The request – Please copy all the lines that follow, word for word.

Supplied data –

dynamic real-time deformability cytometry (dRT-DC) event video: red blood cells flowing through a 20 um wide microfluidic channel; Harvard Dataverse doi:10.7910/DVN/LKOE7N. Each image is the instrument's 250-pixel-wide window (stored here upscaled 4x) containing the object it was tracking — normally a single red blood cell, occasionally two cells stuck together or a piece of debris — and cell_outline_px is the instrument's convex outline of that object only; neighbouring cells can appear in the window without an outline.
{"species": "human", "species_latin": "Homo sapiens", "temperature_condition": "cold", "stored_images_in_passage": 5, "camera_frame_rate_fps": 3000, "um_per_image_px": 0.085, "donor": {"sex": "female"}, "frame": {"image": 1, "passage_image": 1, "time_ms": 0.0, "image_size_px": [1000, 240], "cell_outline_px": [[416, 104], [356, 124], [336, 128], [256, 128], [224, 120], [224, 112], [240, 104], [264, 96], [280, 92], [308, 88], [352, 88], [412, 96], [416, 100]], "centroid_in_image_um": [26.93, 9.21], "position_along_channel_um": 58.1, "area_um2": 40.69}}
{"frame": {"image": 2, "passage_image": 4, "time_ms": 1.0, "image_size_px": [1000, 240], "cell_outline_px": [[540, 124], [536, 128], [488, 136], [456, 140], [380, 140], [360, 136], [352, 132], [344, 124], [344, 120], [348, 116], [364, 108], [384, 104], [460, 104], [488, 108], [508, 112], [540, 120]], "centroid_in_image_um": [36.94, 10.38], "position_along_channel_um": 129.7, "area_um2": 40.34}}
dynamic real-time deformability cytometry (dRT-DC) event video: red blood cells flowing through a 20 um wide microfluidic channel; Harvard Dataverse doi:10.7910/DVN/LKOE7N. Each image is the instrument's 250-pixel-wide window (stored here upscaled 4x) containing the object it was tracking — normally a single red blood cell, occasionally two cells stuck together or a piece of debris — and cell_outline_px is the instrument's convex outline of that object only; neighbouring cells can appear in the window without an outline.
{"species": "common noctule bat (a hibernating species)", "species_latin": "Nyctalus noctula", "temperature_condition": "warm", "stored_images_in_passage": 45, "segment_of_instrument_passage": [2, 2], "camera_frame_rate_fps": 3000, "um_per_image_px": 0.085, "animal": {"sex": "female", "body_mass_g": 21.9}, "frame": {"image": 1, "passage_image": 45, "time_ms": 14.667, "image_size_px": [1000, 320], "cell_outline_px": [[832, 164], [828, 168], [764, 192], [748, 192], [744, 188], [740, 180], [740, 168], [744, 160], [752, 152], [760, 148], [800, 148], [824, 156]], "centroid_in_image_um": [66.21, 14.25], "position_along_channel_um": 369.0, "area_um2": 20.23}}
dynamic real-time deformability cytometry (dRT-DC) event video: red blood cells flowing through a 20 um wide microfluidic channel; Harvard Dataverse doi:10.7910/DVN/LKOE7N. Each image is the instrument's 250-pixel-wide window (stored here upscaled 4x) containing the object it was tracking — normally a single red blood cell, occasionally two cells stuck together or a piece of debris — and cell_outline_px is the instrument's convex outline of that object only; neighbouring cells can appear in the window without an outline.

Output –
dynamic real-time deformability cytometry (dRT-DC) event video: red blood cells flowing through a 20 um wide microfluidic channel; Harvard Dataverse doi:10.7910/DVN/LKOE7N. Each image is the instrument's 250-pixel-wide window (stored here upscaled 4x) containing the object it was tracking — normally a single red blood cell, occasionally two cells stuck together or a piece of debris — and cell_outline_px is the instrument's convex outline of that object only; neighbouring cells can appear in the window without an outline.
{"species": "human", "species_latin": "Homo sapiens", "temperature_condition": "cold", "stored_images_in_passage": 5, "camera_frame_rate_fps": 3000, "um_per_image_px": 0.085, "donor": {"sex": "female"}, "frame": {"image": 1, "passage_image": 1, "time_ms": 0.0, "image_size_px": [1000, 240], "cell_outline_px": [[416, 104], [356, 124], [336, 128], [256, 128], [224, 120], [224, 112], [240, 104], [264, 96], [280, 92], [308, 88], [352, 88], [412, 96], [416, 100]], "centroid_in_image_um": [26.93, 9.21], "position_along_channel_um": 58.1, "area_um2": 40.69}}
{"frame": {"image": 2, "passage_image": 4, "time_ms": 1.0, "image_size_px": [1000, 240], "cell_outline_px": [[540, 124], [536, 128], [488, 136], [456, 140], [380, 140], [360, 136], [352, 132], [344, 124], [344, 120], [348, 116], [364, 108], [384, 104], [460, 104], [488, 108], [508, 112], [540, 120]], "centroid_in_image_um": [36.94, 10.38], "position_along_channel_um": 129.7, "area_um2": 40.34}}
dynamic real-time deformability cytometry (dRT-DC) event video: red blood cells flowing through a 20 um wide microfluidic channel; Harvard Dataverse doi:10.7910/DVN/LKOE7N. Each image is the instrument's 250-pixel-wide window (stored here upscaled 4x) containing the object it was tracking — normally a single red blood cell, occasionally two cells stuck together or a piece of debris — and cell_outline_px is the instrument's convex outline of that object only; neighbouring cells can appear in the window without an outline.
{"species": "common noctule bat (a hibernating species)", "species_latin": "Nyctalus noctula", "temperature_condition": "warm", "stored_images_in_passage": 45, "segment_of_instrument_passage": [2, 2], "camera_frame_rate_fps": 3000, "um_per_image_px": 0.085, "animal": {"sex": "female", "body_mass_g": 21.9}, "frame": {"image": 1, "passage_image": 45, "time_ms": 14.667, "image_size_px": [1000, 320], "cell_outline_px": [[832, 164], [828, 168], [764, 192], [748, 192], [744, 188], [740, 180], [740, 168], [744, 160], [752, 152], [760, 148], [800, 148], [824, 156]], "centroid_in_image_um": [66.21, 14.25], "position_along_channel_um": 369.0, "area_um2": 20.23}}
dynamic real-time deformability cytometry (dRT-DC) event video: red blood cells flowing through a 20 um wide microfluidic channel; Harvard Dataverse doi:10.7910/DVN/LKOE7N. Each image is the instrument's 250-pixel-wide window (stored here upscaled 4x) containing the object it was tracking — normally a single red blood cell, occasionally two cells stuck together or a piece of debris — and cell_outline_px is the instrument's convex outline of that object only; neighbouring cells can appear in the window without an outline.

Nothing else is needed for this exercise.